Jika sinyal yang dihasilkan membuat warna lampu berwarna merah, bisa dipastikan alternator sedang  dalam keadaan yang kurang  baik. Hal ini terjadi karena lampu indikator tersebut telah terhubung ke sistem pada komputer mobil.

Hal ini membuatnya sangat mudah dilakukan. Tetap saja, meski mudah, harus fokus dan juga butuh ketelitian dalam melihatnya. Lagi-lagi, jangan pernah menunda untuk melakukan perbaikan jika alternator telah mengindikasikan hal yang sudah tidak baik.

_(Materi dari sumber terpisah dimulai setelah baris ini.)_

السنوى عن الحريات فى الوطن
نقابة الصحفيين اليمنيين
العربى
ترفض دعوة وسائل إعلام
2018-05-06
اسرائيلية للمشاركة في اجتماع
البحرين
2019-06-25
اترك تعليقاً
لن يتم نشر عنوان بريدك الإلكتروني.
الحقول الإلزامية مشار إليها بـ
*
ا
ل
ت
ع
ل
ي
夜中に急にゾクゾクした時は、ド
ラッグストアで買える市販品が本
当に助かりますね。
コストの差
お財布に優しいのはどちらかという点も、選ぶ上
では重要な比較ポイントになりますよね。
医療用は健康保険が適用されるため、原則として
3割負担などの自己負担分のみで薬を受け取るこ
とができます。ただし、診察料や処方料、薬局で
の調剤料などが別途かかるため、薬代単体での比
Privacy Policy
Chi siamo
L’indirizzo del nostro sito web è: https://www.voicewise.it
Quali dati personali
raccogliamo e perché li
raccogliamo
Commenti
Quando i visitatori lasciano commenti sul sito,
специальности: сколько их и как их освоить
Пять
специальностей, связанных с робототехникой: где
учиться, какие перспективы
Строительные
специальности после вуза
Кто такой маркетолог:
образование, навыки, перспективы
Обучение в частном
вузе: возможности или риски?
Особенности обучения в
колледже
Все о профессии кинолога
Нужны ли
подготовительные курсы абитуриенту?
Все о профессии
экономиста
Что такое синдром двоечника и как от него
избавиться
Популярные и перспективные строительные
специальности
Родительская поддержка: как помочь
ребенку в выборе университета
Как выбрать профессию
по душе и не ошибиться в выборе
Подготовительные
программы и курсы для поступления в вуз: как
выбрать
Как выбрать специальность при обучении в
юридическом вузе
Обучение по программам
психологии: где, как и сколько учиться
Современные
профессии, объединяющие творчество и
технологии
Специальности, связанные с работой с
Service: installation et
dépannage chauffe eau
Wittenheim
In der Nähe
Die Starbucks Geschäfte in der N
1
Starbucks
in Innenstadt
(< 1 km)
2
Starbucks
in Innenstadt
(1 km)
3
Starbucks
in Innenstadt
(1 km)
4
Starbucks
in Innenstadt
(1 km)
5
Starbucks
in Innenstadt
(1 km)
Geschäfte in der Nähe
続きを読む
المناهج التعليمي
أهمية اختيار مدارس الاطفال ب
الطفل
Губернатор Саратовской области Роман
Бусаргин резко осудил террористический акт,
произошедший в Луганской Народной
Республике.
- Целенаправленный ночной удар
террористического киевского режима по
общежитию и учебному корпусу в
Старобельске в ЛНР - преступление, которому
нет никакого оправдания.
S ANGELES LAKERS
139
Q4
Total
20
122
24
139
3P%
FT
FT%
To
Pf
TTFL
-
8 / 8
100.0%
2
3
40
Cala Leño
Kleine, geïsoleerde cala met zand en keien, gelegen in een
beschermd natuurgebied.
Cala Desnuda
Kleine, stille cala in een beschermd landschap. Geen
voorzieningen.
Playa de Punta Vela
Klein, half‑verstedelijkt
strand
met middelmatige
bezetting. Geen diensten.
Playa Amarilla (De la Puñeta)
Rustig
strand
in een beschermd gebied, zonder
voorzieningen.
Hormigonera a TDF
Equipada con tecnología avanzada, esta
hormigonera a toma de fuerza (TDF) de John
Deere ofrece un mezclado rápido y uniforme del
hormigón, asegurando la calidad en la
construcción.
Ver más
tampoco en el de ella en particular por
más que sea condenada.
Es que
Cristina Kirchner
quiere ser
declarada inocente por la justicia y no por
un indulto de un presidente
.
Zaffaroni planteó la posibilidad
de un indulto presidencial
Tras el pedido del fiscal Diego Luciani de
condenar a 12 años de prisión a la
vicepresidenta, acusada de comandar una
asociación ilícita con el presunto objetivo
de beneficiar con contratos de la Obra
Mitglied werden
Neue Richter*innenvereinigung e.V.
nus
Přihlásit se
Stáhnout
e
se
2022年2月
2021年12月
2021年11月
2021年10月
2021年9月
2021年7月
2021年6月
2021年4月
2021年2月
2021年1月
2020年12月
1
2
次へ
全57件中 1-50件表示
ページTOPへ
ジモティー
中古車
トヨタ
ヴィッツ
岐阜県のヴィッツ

4. Gunakanlah Avometer untuk Mengeceknya

Terakhir, untuk melakukan pengecekan alternator mobil, bisa menggunakan bantuan alat avometer. Caranya cukup mudah, pengguna hanya perlu menyalakan alatnya, kemudian mengarahkannya ke settingan DC Volt. Setelah itu atur posisi probe kutub positif dan negatif sesuai arah akinya.

Kemudian nyalakan semua aksesoris yang terpasang di mobil. Lihatlah angka yang ditunjukkan oleh Avometer. Jika di bawah 12.5 volt, maka dicurigai alternator mobil sedang dalam kondisi yang tidak baik.

Bila alternator ditemukan dalam kondisi tidak baik, jangan ragu untuk memanggil ahlinya dan dilakukan perbaikan. Hal ini demi keamanan pengguna dalam berkendara. Dengan begitu, masalah lebih jauh bisa dihindari dan pengguna juga terjaga keamanannya.

Alternator yang rusak bisa saja berakibat buruk pada mobil yang dikendarai. Mengetahui 4 cara cek alternator mobil di atas setidaknya bisa memberikan antisipasi dini sebelum benar-benar parah. Pilih cara yang paling mudah dan tidak terlalu rumit untuk dilakukan. Meski begitu, masing-masing cara memiliki kelebihannya tersendiri.